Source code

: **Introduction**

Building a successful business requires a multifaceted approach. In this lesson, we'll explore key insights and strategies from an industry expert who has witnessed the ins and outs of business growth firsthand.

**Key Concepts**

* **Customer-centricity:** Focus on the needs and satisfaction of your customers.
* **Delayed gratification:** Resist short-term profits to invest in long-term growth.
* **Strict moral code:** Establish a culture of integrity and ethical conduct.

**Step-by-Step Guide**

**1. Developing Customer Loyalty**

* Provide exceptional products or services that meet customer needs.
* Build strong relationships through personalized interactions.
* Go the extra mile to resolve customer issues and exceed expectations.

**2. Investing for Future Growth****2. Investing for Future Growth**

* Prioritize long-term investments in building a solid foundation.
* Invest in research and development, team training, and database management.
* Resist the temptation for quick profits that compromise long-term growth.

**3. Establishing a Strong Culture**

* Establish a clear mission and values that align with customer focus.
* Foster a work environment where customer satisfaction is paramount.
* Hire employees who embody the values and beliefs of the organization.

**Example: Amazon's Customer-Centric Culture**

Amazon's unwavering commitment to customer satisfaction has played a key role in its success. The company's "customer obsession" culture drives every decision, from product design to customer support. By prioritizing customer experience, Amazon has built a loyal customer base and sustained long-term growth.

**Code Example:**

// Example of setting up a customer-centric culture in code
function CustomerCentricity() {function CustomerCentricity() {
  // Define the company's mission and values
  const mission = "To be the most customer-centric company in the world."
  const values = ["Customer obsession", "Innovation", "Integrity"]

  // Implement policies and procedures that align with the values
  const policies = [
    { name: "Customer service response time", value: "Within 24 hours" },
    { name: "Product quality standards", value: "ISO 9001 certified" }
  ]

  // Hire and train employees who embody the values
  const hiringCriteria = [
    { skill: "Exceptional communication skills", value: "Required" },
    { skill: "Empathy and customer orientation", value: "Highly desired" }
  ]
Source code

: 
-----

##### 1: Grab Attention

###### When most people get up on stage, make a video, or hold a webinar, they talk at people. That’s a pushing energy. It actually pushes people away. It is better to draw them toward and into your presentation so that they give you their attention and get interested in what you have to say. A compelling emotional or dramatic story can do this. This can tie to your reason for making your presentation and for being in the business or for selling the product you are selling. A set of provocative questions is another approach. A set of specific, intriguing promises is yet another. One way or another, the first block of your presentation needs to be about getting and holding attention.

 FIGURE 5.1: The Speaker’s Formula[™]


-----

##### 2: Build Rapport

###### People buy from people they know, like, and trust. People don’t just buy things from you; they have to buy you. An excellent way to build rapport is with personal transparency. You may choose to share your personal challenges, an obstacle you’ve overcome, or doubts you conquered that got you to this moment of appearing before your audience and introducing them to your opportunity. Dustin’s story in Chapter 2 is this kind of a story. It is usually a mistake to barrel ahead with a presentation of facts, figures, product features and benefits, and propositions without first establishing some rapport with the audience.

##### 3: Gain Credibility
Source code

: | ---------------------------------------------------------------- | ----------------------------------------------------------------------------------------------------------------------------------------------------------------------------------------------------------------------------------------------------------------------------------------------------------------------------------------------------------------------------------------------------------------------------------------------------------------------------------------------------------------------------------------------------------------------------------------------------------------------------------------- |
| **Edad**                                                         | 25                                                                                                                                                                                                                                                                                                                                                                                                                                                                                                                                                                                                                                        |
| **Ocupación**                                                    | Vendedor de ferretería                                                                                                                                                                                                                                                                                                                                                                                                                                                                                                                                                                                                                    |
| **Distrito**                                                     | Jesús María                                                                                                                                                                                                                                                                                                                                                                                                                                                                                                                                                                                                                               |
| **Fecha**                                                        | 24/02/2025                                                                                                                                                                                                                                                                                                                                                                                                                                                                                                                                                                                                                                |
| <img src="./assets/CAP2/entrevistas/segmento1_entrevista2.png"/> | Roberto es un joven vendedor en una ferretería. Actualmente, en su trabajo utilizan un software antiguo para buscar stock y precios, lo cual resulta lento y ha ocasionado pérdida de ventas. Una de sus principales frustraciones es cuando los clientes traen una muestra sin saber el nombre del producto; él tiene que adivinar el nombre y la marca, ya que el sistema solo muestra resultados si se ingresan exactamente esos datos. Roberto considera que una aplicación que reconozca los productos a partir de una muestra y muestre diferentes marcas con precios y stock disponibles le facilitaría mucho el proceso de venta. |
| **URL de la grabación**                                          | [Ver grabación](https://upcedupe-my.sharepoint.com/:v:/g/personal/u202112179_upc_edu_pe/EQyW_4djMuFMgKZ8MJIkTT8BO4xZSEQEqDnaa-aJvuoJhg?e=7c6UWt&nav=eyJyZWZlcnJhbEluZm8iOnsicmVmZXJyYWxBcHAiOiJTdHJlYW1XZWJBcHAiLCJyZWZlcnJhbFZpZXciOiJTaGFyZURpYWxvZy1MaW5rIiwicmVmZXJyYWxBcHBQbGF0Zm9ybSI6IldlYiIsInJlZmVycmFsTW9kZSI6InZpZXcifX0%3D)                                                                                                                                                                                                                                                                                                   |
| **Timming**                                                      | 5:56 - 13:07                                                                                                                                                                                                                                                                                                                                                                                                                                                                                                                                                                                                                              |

::::

> Work order
Copy the records above exactly as they appear.

> Result
Source code

: **Introduction**

Building a successful business requires a multifaceted approach. In this lesson, we'll explore key insights and strategies from an industry expert who has witnessed the ins and outs of business growth firsthand.

**Key Concepts**

* **Customer-centricity:** Focus on the needs and satisfaction of your customers.
* **Delayed gratification:** Resist short-term profits to invest in long-term growth.
* **Strict moral code:** Establish a culture of integrity and ethical conduct.

**Step-by-Step Guide**

**1. Developing Customer Loyalty**

* Provide exceptional products or services that meet customer needs.
* Build strong relationships through personalized interactions.
* Go the extra mile to resolve customer issues and exceed expectations.

**2. Investing for Future Growth****2. Investing for Future Growth**

* Prioritize long-term investments in building a solid foundation.
* Invest in research and development, team training, and database management.
* Resist the temptation for quick profits that compromise long-term growth.

**3. Establishing a Strong Culture**

* Establish a clear mission and values that align with customer focus.
* Foster a work environment where customer satisfaction is paramount.
* Hire employees who embody the values and beliefs of the organization.

**Example: Amazon's Customer-Centric Culture**

Amazon's unwavering commitment to customer satisfaction has played a key role in its success. The company's "customer obsession" culture drives every decision, from product design to customer support. By prioritizing customer experience, Amazon has built a loyal customer base and sustained long-term growth.

**Code Example:**

// Example of setting up a customer-centric culture in code
function CustomerCentricity() {function CustomerCentricity() {
  // Define the company's mission and values
  const mission = "To be the most customer-centric company in the world."
  const values = ["Customer obsession", "Innovation", "Integrity"]

  // Implement policies and procedures that align with the values
  const policies = [
    { name: "Customer service response time", value: "Within 24 hours" },
    { name: "Product quality standards", value: "ISO 9001 certified" }
  ]

  // Hire and train employees who embody the values
  const hiringCriteria = [
    { skill: "Exceptional communication skills", value: "Required" },
    { skill: "Empathy and customer orientation", value: "Highly desired" }
  ]
Source code

: 
-----

##### 1: Grab Attention

###### When most people get up on stage, make a video, or hold a webinar, they talk at people. That’s a pushing energy. It actually pushes people away. It is better to draw them toward and into your presentation so that they give you their attention and get interested in what you have to say. A compelling emotional or dramatic story can do this. This can tie to your reason for making your presentation and for being in the business or for selling the product you are selling. A set of provocative questions is another approach. A set of specific, intriguing promises is yet another. One way or another, the first block of your presentation needs to be about getting and holding attention.

 FIGURE 5.1: The Speaker’s Formula[™]


-----

##### 2: Build Rapport

###### People buy from people they know, like, and trust. People don’t just buy things from you; they have to buy you. An excellent way to build rapport is with personal transparency. You may choose to share your personal challenges, an obstacle you’ve overcome, or doubts you conquered that got you to this moment of appearing before your audience and introducing them to your opportunity. Dustin’s story in Chapter 2 is this kind of a story. It is usually a mistake to barrel ahead with a presentation of facts, figures, product features and benefits, and propositions without first establishing some rapport with the audience.

##### 3: Gain Credibility
Source code

: | ---------------------------------------------------------------- | ----------------------------------------------------------------------------------------------------------------------------------------------------------------------------------------------------------------------------------------------------------------------------------------------------------------------------------------------------------------------------------------------------------------------------------------------------------------------------------------------------------------------------------------------------------------------------------------------------------------------------------------- |
| **Edad**                                                         | 25                                                                                                                                                                                                                                                                                                                                                                                                                                                                                                                                                                                                                                        |
| **Ocupación**                                                    | Vendedor de ferretería                                                                                                                                                                                                                                                                                                                                                                                                                                                                                                                                                                                                                    |
| **Distrito**                                                     | Jesús María                                                                                                                                                                                                                                                                                                                                                                                                                                                                                                                                                                                                                               |
| **Fecha**                                                        | 24/02/2025                                                                                                                                                                                                                                                                                                                                                                                                                                                                                                                                                                                                                                |
| <img src="./assets/CAP2/entrevistas/segmento1_entrevista2.png"/> | Roberto es un joven vendedor en una ferretería. Actualmente, en su trabajo utilizan un software antiguo para buscar stock y precios, lo cual resulta lento y ha ocasionado pérdida de ventas. Una de sus principales frustraciones es cuando los clientes traen una muestra sin saber el nombre del producto; él tiene que adivinar el nombre y la marca, ya que el sistema solo muestra resultados si se ingresan exactamente esos datos. Roberto considera que una aplicación que reconozca los productos a partir de una muestra y muestre diferentes marcas con precios y stock disponibles le facilitaría mucho el proceso de venta. |
| **URL de la grabación**                                          | [Ver grabación](https://upcedupe-my.sharepoint.com/:v:/g/personal/u202112179_upc_edu_pe/EQyW_4djMuFMgKZ8MJIkTT8BO4xZSEQEqDnaa-aJvuoJhg?e=7c6UWt&nav=eyJyZWZlcnJhbEluZm8iOnsicmVmZXJyYWxBcHAiOiJTdHJlYW1XZWJBcHAiLCJyZWZlcnJhbFZpZXciOiJTaGFyZURpYWxvZy1MaW5rIiwicmVmZXJyYWxBcHBQbGF0Zm9ybSI6IldlYiIsInJlZmVycmFsTW9kZSI6InZpZXcifX0%3D)                                                                                                                                                                                                                                                                                                   |
| **Timming**                                                      | 5:56 - 13:07                                                                                                                                                                                                                                                                                                                                                                                                                                                                                                                                                                                                                              |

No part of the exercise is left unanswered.